By JACK BOUBOUSHIAN
CHICAGO (CN) – A federal judge declined to certify a class against Sears which alleged the department store falsely advertised its Craftsman line of tools as “Made in the U.S.A.” to charge higher prices.
In multidistrict litigation, plaintiffs claim that the department store Sears, Roebuck & Company deceptively advertised its line of Craftsman tools as manufactured in the U.S., when in fact many of the tools are foreign-made.
Of the seven cases involved in the multi-district litigation, four were voluntarily dismissed, one was remanded to California state court, and one settled after the court declined to certify a class.
In the last remaining case pending before the Northern District of Illinois, Jeffrey Greenfield claimed that he bought a Craftsman ratcheting screwdriver from a Florida Sears store in 2004. He said he recalled in-store signage that stated: “Craftsman Quality, Guaranteed for life, Made in the USA, only $19.95.”
In fact, Greenfield alleged that, in 2000, 20 percent of Craftsman products were not made in the U.S., a percentage that rose to 70 percent by 2005. “Sears chose not to make it known that such a high percentage of its tools were not made in the U.S.A., despite the actual knowledge that its customers believed Craftsman products were made in the U.S.A., because such a disclosure would force Sears to reduce the profit margin on its Craftsman line of products,” Greenfield’s complaint stated.
Last week, U.S. District Judge John Grady denied Greenfield’s motion for class certification, finding that “each plaintiff in Greenfield’s putative class will have to show that the alleged ‘Made in the U.S.A.’ misrepresentation caused him or her damage, which would necessitate individualized proof.”
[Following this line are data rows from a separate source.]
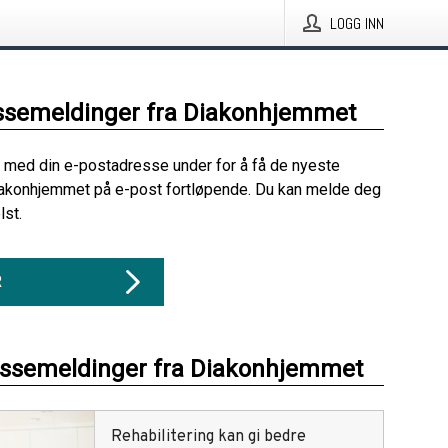
LOGG INN
ssemeldinger fra Diakonhjemmet
 med din e-postadresse under for å få de nyeste
iakonhjemmet på e-post fortløpende. Du kan melde deg
lst.
R
essemeldinger fra Diakonhjemmet
Rehabilitering kan gi bedre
Referring to other cases in the multi-district litigation, Grady said that “the proposed Florida class suffers from the same problems we previously identified. It is overbroad because it contains a great many individuals who were not deceived and could not have been injured, and plaintiff has not shown that his claim is typical of those of the putative class.”
Grady stated that he refused class certification in a related case because the “plaintiffs’ proposed class definition was improper; it included many class members who were not deceived and therefore could not have suffered any damage.”
He continued: “Another reason for denying class certification was plaintiffs’ failure to demonstrate that their claims were sufficiently typical of the putative class. The evidence is that advertising for Craftsman tools varies greatly and is disseminated through a host of different media; plaintiffs themselves alleged that they saw or heard a number of different Craftsman advertisements. The putative class was exposed to a varied mix of representations, communicated through different channels and absorbed in different ways and to different degrees, and causation would also be different for each plaintiff; therefore, typicality was lacking.”
Greenfield relied on “Sears-commissioned marketing research in the years 2003-2005 showing that if it became known among Craftsman customers that Craftsman products were made overseas, nearly half of those customers ‘would expect to pay 10% to 25% less for such products,’ and 25 percent would not buy the products at all.”
However, Grady ruled that “the results of the marketing research – what some customers said they would expect to pay – are not relevant to Sears’s actual pricing practices. Plaintiff has no evidence (and Sears’s witnesses deny) that the buyers knew about or considered the research.”
Additionally, “it does not require much ‘experience regarding the calculation of damages in actions involving consumer fraud’ to conclude that plaintiff’s attempt to demonstrate a likely class-wide damages methodology is a wholesale failure,” the court said.